In a set of handmade bookshelves a small, hidden compartment contains a little scroll of paper, on which is written a simple message from the woodworker to his partner. He made the shelves for her years ago and sealed the message inside. They are no longer together but the significance of that time is there, still, in the wood.

Before customwood and modern glues—when, to be a cabinetmaker you had to know more about how wood moves and twists and shrinks and swells than about how to set up machinery for a production run—dressers and drawers, desks and chests and other items often included secret compartments. Press a certain part of the underside of a desk and a panel popped open or a drawer slid out, revealing an unsuspected hollow; a space, waiting. Blanket chests often have false bottoms. Some fine-furniture makers still incorporate these in their cabinets; some not-so-fine-furniture also includes simple secret spaces.

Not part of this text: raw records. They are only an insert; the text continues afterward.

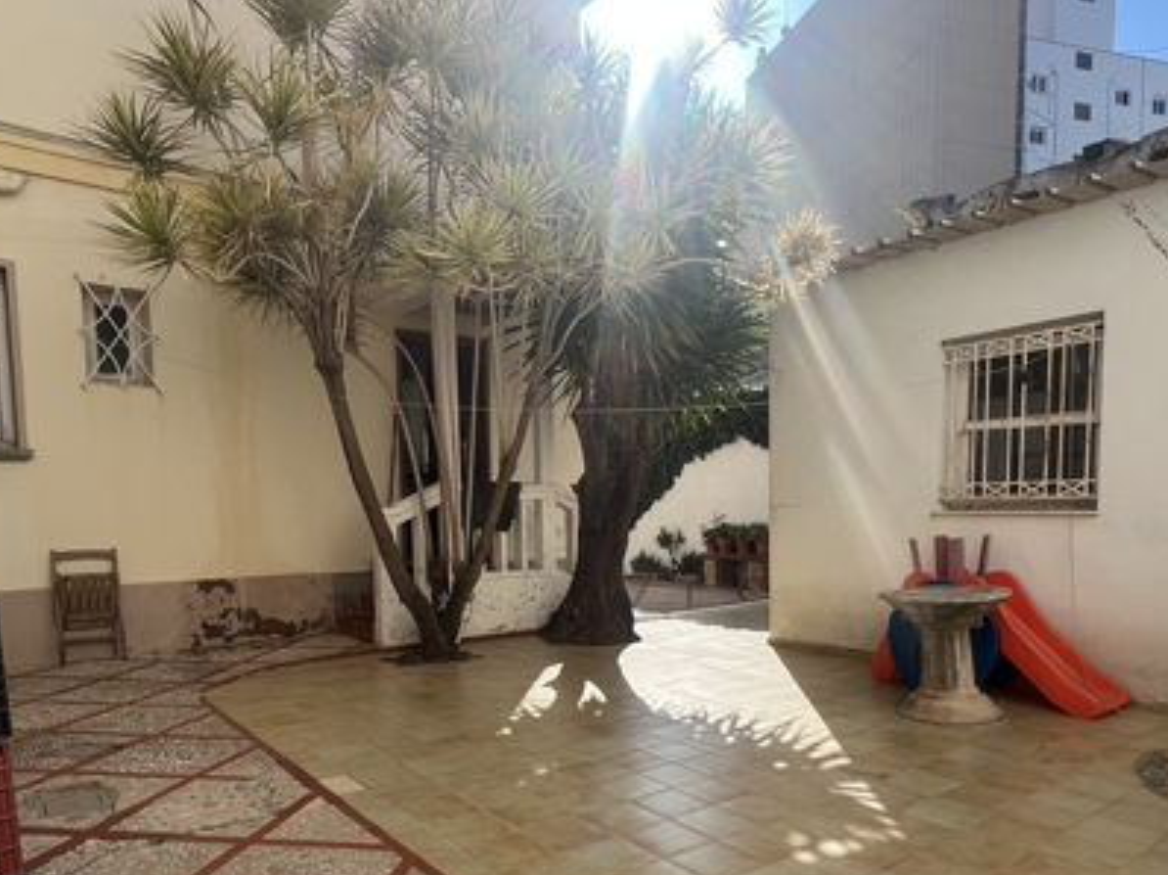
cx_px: 615
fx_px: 776
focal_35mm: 23
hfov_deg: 73.9
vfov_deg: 57.5
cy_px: 584
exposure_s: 1/1325
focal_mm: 1.57
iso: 32
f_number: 1.8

How many of these secret compartments are now known to no one? The old desk at which you sit, scribbling shopping lists and reminder notes, might contain a hidden compartment, or two, or twenty-one. Perhaps in one of those, a message waits. Perhaps it’s a trinket, a postage stamp, a lock of hair from someone now anonymous—someone who may or may not still be alive. What remains to be found; who will remember; when will the past become a present?

What have you hidden? What’s behind your walls? Who will tear them down and read your messages? Will the reader remember, or wonder?


Notes:
1. Sarking has various meanings; here I refer to boards nailed across walls to act as a lining. In old houses the sarking also functioned as strengthening before dwangs came into common use.
2. Dwangs ("noggins" in the UK) are the horizontal cross pieces between wall studs.
3. A florin was a two bob (i.e. 2 shilling) piece. New Zealand changed to decimal currency on 10 July 1967, and the 20 cent coin became the equivalent of a florin.

Photos:
This is my granddad, my mother's father. He was 85, going on 86, when I photographed him at the wedding of one of my cousins in February 1983. I came across the photo recently and copied it, hastily, in poor light, simply by snapping a photo with the digital camera.